Черная вода Итья-Аха стремительно шла по узкому руслу к югу. К реке Ёган-Ах. К деревне Ёган. К людям. Это была дорога. И было странно стоять возле нее, знать, что она ведет к людям, и в то же время чувствовать себя брошенным и беспомощным, как было бы странно стоять на обочине шоссе без надежды увидеть хоть самый завалящий грузовичок, самую неказистую колымагу.
Он вздохнул и опять передвинул кобуру. Цветков не часто брал с собой пистолет и, вероятно, вовсе не получал бы его в отделе, если б служил в городе. Но он жил на участке, в деревне, и оружие полагалось иметь при себе. Дома лейтенант хранил его в дубовом, окованном медью сундуке, оставшемся от прадеда. Сундук имел столь хитроумные запоры, что Цветков сам немало возился, прежде чем открывал его. За сохранность пистолета опасаться не приходилось, но в одну из поездок в город ему влетело по первое число.

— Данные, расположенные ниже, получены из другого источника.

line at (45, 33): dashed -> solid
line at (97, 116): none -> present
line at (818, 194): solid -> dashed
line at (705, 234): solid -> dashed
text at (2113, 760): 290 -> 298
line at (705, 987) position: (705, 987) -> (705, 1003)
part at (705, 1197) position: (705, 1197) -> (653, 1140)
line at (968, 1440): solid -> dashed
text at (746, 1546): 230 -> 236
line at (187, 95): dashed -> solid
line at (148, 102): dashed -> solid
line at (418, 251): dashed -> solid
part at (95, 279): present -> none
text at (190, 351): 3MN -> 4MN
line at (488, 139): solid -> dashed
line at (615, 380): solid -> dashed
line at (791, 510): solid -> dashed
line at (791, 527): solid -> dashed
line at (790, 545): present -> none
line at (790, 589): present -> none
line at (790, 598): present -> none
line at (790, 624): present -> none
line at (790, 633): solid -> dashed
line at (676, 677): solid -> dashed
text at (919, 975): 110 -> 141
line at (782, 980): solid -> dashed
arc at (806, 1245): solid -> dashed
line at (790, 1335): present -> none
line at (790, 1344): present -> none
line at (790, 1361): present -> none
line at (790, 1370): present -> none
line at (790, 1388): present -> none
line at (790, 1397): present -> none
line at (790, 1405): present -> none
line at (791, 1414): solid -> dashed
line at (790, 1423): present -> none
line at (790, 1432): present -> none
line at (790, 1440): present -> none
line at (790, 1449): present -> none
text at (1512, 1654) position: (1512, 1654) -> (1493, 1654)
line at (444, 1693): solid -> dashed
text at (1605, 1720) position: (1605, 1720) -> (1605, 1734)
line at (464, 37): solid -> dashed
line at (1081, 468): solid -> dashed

Он не знал, зачем его вызывают в отдел, и оставил пистолет дома. Оказалось же, что из УВД прибыл подполковник — специально для проверки личного оружия.
Подполковник был строг. Обычно результаты таких проверок доводятся до сведения руководства отдела, и оно уже принимает соответствующие меры. Подполковник этим не удовлетворился — лично вызывал всех проштрафившихся на «ковер» и так распекал в присутствии руководителей отдела, что начальник и его замы прекрасно понимали: все громы и молнии никак не могут относиться только к стоящему по стойке «смирно» сержанту или лейтенанту.
Цветков входил в кабинет после инспектора ОУР Побегая, который вылетел оттуда красный и на расспросы ждущих своей очереди товарищей по несчастью безнадежно махнул рукой. У Побегая был новый пистолет, и подполковник обнаружил на пружине шептала крохотную частичку заводской смазки.
Цветков, призвав все свое мужество, твердо вошел в кабинет и лихо отрапортовал, что вот он, младший лейтенант такой-то, прибыл, и тут же, не переводя дыхания, доложил, что табельный пистолет системы Макарова за номером таким-то остался в дедушкином сундуке с хитроумными запорами.